I host the following off of the top of my head, in no particular order. Some are hosted at home on a combination of a Raspberry Pi 4 and a Synology DS1821+ NAS, some are hosted on a dedicated server:

  • Bitwarden
  • GitLab
  • Pi-hole
  • Miniflux
  • Previously I used NginxProxyManager, now I just use Caddy
  • Samba/FTP server
  • Seafile
  • URL shortener at cmd.gg
  • Syncthing
  • ResilioSync
  • qBitTorrent
  • Glances
  • VirtualDSM to isolate a friend's media and hosting from my own on the NAS
  • HomeAssistant
  • Mastodon
  • Kbin
  • A couple of MOOs
  • Bitlbee
  • Wordpress/Classicpress
  • Overpass (OpenStreetMap API)
  • Icecast - not sure why I host this anymore...
  • MinIO as a restic backup target
  • UniFi controller

I also run PFSense at home for my router, on a Protectli Vault, if that counts as self-hosting. Seems more like sysadmin, but there you go. I use Uptimerobot to monitor everything and create sleek public status pages.

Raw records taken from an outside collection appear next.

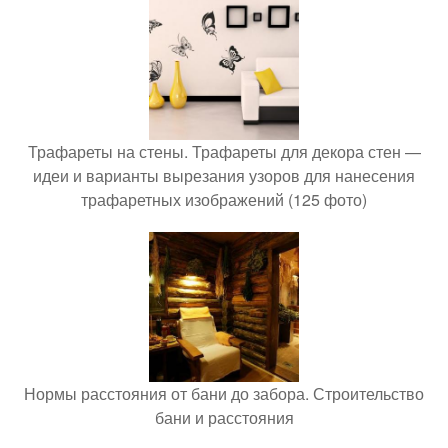
Трафареты на стены. Трафареты для декора стен —
идеи и варианты вырезания узоров для нанесения
трафаретных изображений (125 фото)
Нормы расстояния от бани до забора. Строительство
бани и расстояния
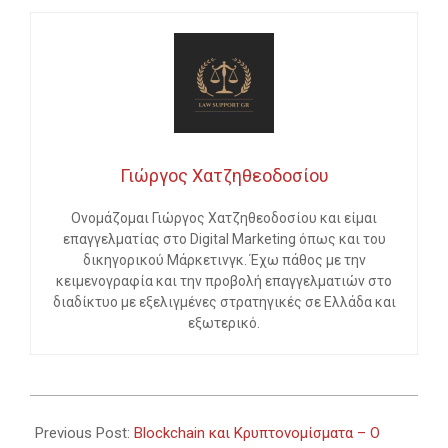
Γιώργος Χατζηθεοδοσίου
Ονομάζομαι Γιώργος Χατζηθεοδοσίου και είμαι
επαγγελματίας στο Digital Marketing όπως και του
δικηγορικού Μάρκετινγκ. Έχω πάθος με την
κειμενογραφία και την προβολή επαγγελματιών στο
διαδίκτυο με εξελιγμένες στρατηγικές σε Ελλάδα και
εξωτερικό.
2023-
11-
Previous Post:
Blockchain και Κρυπτονομίσματα – Ο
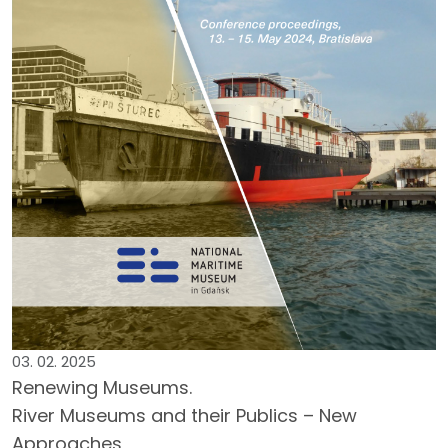
03. 02. 2025
Renewing Museums.
River Museums and their Publics – New
Approaches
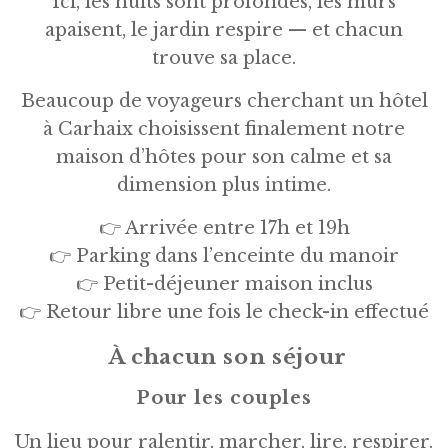
Ici, les nuits sont profondes, les murs
apaisent, le jardin respire — et chacun
trouve sa place.
Beaucoup de voyageurs cherchant un hôtel
à Carhaix choisissent finalement notre
maison d’hôtes pour son calme et sa
dimension plus intime.
👉 Arrivée entre 17h et 19h
👉 Parking dans l’enceinte du manoir
👉 Petit-déjeuner maison inclus
👉 Retour libre une fois le check-in effectué
À chacun son séjour
Pour les couples
Un lieu pour ralentir, marcher, lire, respirer.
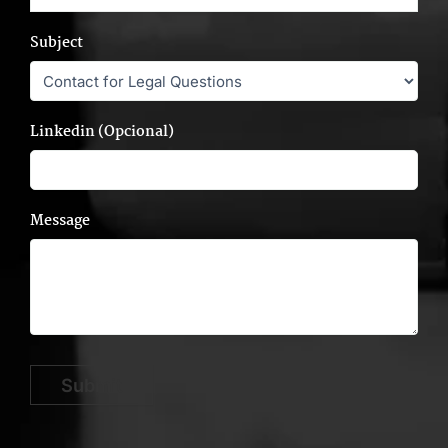
Subject
Linkedin (Opcional)
Message
Submit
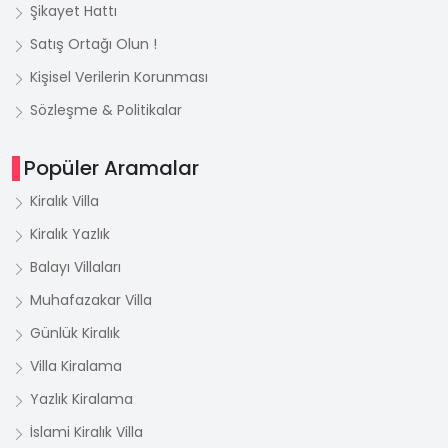
Şikayet Hattı
Satış Ortağı Olun !
Kişisel Verilerin Korunması
Sözleşme & Politikalar
Popüler Aramalar
Kiralık Villa
Kiralık Yazlık
Balayı Villaları
Muhafazakar Villa
Günlük Kiralık
Villa Kiralama
Yazlık Kiralama
İslami Kiralık Villa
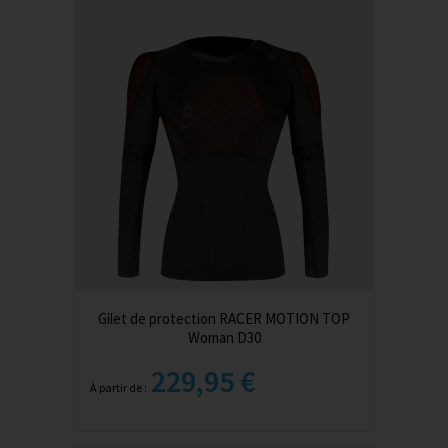
Gilet de protection RACER MOTION TOP
Woman D30
229,95 €
À partir de :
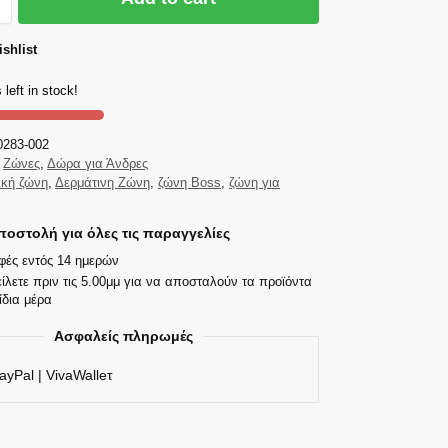
shlist
 left in stock!
0283-002
Ζώνες
,
Δώρα για Άνδρες
ική ζώνη
,
Δερμάτινη Ζώνη
,
ζώνη Boss
,
ζώνη για
οστολή για όλες τις παραγγελίες
φές εντός 14 ημερών
ίλετε πριν τις 5.00μμ για να αποσταλούν τα προϊόντα
ίδια μέρα
Ασφαλείς πληρωμές
ayPal | VivaWalleτ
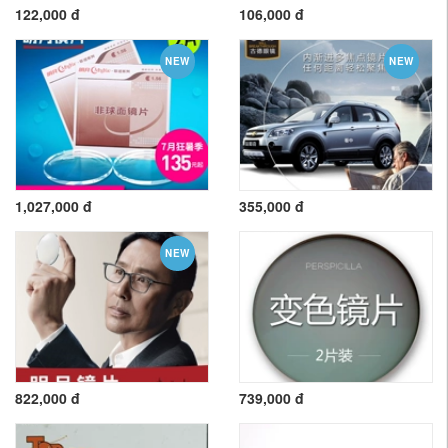
122,000 đ
106,000 đ
NEW
NEW
1,027,000 đ
355,000 đ
NEW
822,000 đ
739,000 đ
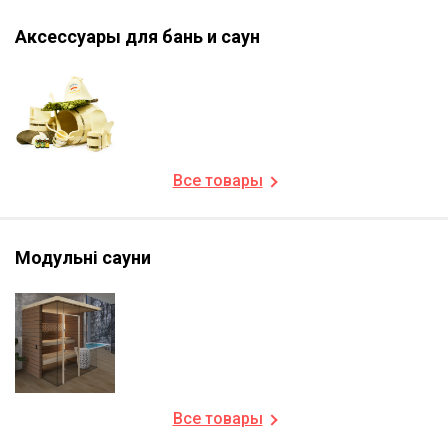
Аксессуары для бань и саун
Все товары
Модульні сауни
Все товары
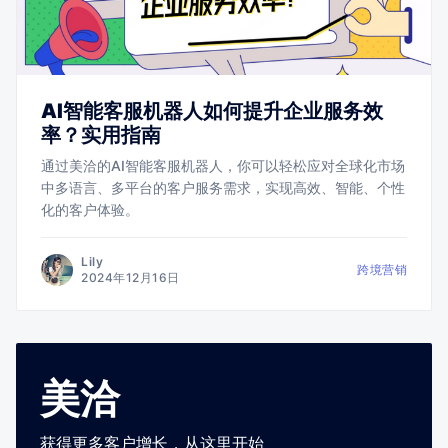
AI智能客服机器人如何提升企业服务效
率？实用指南
通过美洽的AI智能客服机器人，你可以轻松应对全球化市场
中多语言、多平台的客户服务需求，实现高效、智能、个性
化的客户体验。
Lily
跨境营销
2024年12月16日
美洽
获得更多客户增长，从这里开始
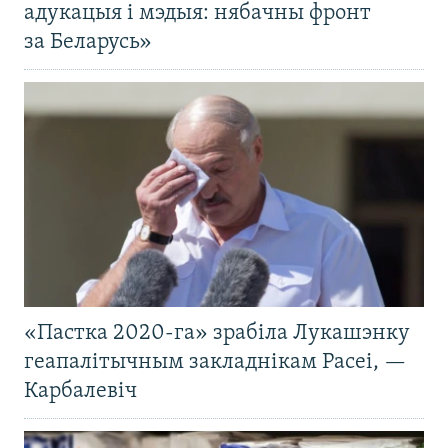
адукацыя і мэдыя: нябачны фронт
за Беларусь»
«Пастка 2020-га» зрабіла Лукашэнку
геапалітычным закладнікам Расеі, —
Карбалевіч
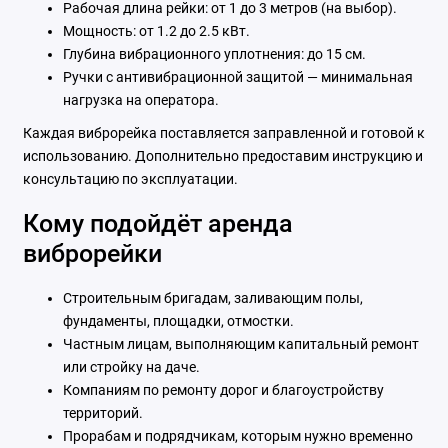
Рабочая длина рейки: от 1 до 3 метров (на выбор).
Мощность: от 1.2 до 2.5 кВт.
Глубина вибрационного уплотнения: до 15 см.
Ручки с антивибрационной защитой — минимальная
нагрузка на оператора.
Каждая виброрейка поставляется заправленной и готовой к
использованию. Дополнительно предоставим инструкцию и
консультацию по эксплуатации.
Кому подойдёт аренда
виброрейки
Строительным бригадам, заливающим полы,
фундаменты, площадки, отмостки.
Частным лицам, выполняющим капитальный ремонт
или стройку на даче.
Компаниям по ремонту дорог и благоустройству
территорий.
Прорабам и подрядчикам, которым нужно временно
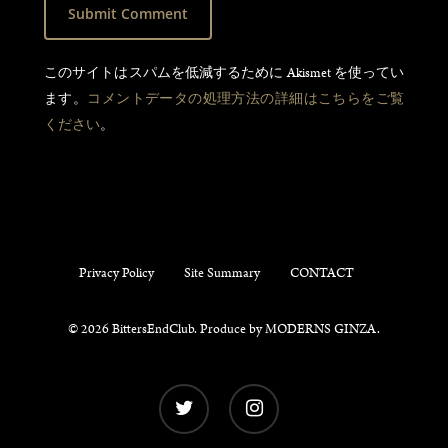
このサイトはスパムを低減するために Akismet を使ってい
ます。
コメントデータの処理方法の詳細はこちらをご覧
ください
。
Privacy Policy
Site Summary
CONTACT
© 2026 BittersEndClub. Produce by
MODERNS GINZA
.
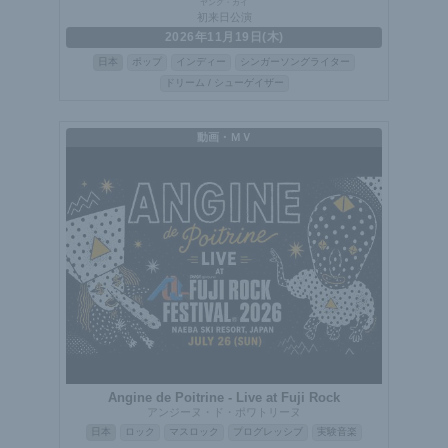
ヤング・カイ
初来日公演
2026年11月19日(木)
日本
ポップ
インディー
シンガーソングライター
ドリーム / シューゲイザー
動画・ＭＶ
Angine de Poitrine - Live at Fuji Rock
アンジーヌ・ド・ポワトリーヌ
日本
ロック
マスロック
プログレッシブ
実験音楽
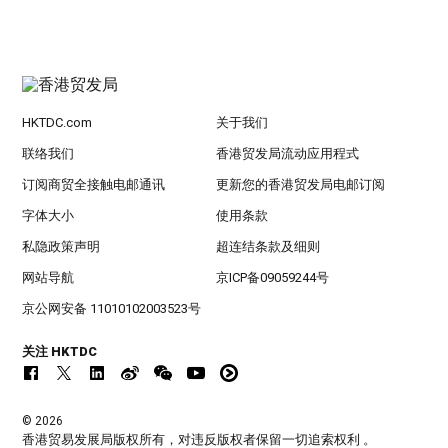
HKTDC.com
关于我们
联络我们
香港贸发局流动应用程式
订阅商贸全接触电邮通讯
更新您的香港贸发局电邮订阅
字体大小
使用条款
私隐政策声明
超连结条款及细则
网站导航
京ICP备09059244号
京公网安备 11010102003523号
关注 HKTDC
© 2026
香港贸易发展局版权所有，对违反版权者保留一切追索权利 。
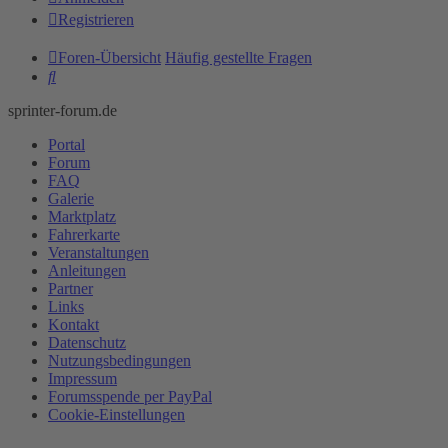
Registrieren
Foren-Übersicht
Häufig gestellte Fragen
Suche
sprinter-forum.de
Portal
Forum
FAQ
Galerie
Marktplatz
Fahrerkarte
Veranstaltungen
Anleitungen
Partner
Links
Kontakt
Datenschutz
Nutzungsbedingungen
Impressum
Forumsspende per PayPal
Cookie-Einstellungen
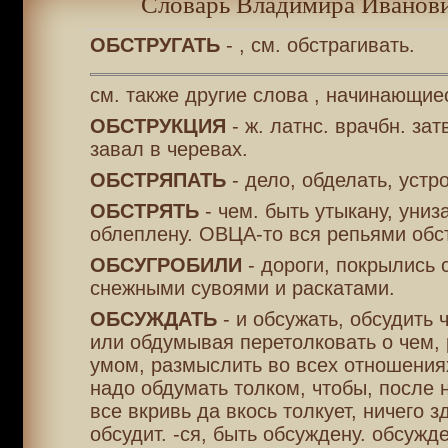
Словарь Владимира Иванови
ОБСТРУГАТЬ
- , см. обстрагивать.
см. также другие слова , начинающие
ОБСТРУКЦИЯ
- ж. латнс. врачбн. зат
завал в черевах.
ОБСТРЯПАТЬ
- дело, обделать, устр
ОБСТРЯТЬ
- чем. быть утыкану, униза
облеплену. ОВЦА-то вся репьями обс
ОБСУГРОБИЛИ
- дороги, покрылись 
снежными сувоями и раскатами.
ОБСУЖДАТЬ
- и обсужать, обсудить 
или обдумывая перетолковать о чем, 
умом, размыслить во всех отношения
надо обдумать толком, чтобы, после н
все вкривь да вкось толкует, ничего з
обсудит. -ся, быть обсуждену. обсужде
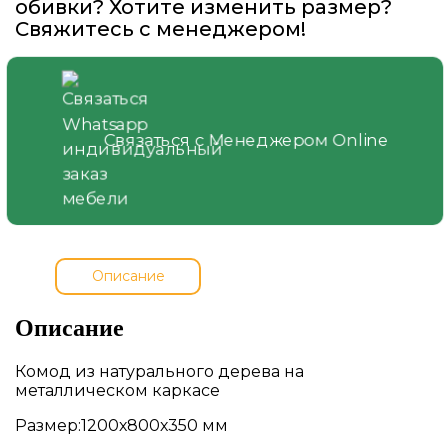
обивки? Хотите изменить размер?
Свяжитесь с менеджером!
Связаться с Менеджером Online
Описание
Описание
Комод из натурального дерева на
металлическом каркасе
Размер:1200х800х350 мм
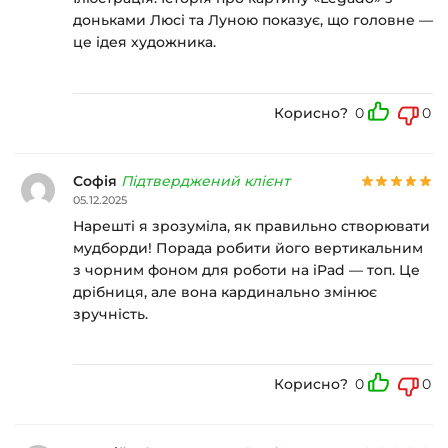
доньками Люсі та Луною показує, що головне —
це ідея художника.
Корисно?
0
0
Софія
Підтверджений клієнт
05.12.2025
Нарешті я зрозуміла, як правильно створювати
мудборди! Порада робити його вертикальним
з чорним фоном для роботи на iPad — топ. Це
дрібниця, але вона кардинально змінює
зручність.
Корисно?
0
0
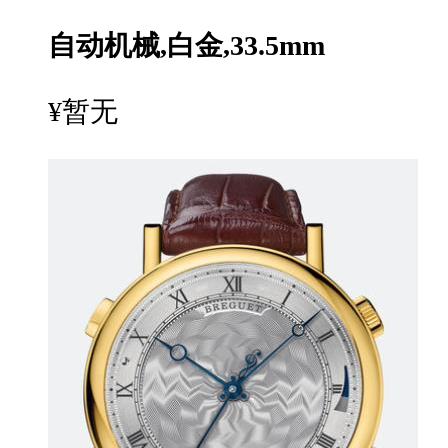
自动机械,白金,33.5mm
¥暂无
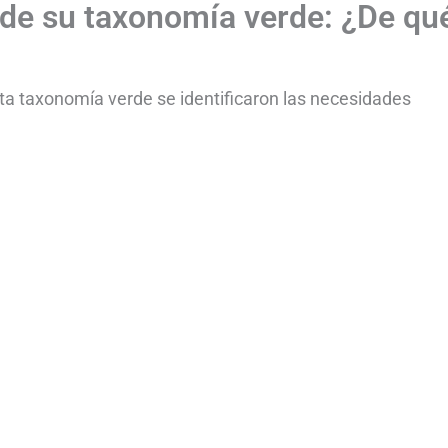
 de su taxonomía verde: ¿De qu
ta taxonomía verde se identificaron las necesidades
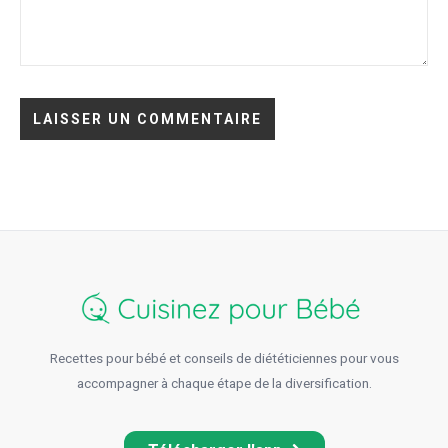
Recettes pour bébé et conseils de diététiciennes pour vous
accompagner à chaque étape de la diversification.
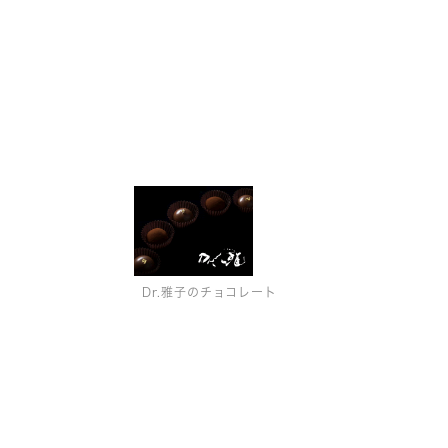
Dr.雅子のチョコレート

[–] [email protected] 1 points 1 year ago (1 children)

I had no idea you could host your own Bitwarden instance. The whole reason I moved to Bitwarden in the first place was one of the Lastpass hacks, being in control of my own password manager instance from my favorite password manager would be amazing. Is it free to self- host?

Also curious about your UniFi controller, are you considering a DM/DM Pro a 'self-hosted' controller or do you use one of those Dockerized container solutions?

[–] [email protected] 2 points 1 year ago (1 children)

I use Vaultwarden in Docker, which is a light-weight Rust implementation of the Bitwarden server. You can just point any of the apps or browser extensions to your server at login and it works seamlessly. The oficial Bitwarden Server is also available, but when last I used it, it was much more resource intensive and had a number of docker containers as dependencies instead of the single container for Vaultwarden.

For UniFi, I use a docker image--currently, I'm using this one.

[–] [email protected] 1 points 1 year ago

Thanks for the reply - I'm going to have to look into Vaultwarden, that is a very exciting/enticing idea.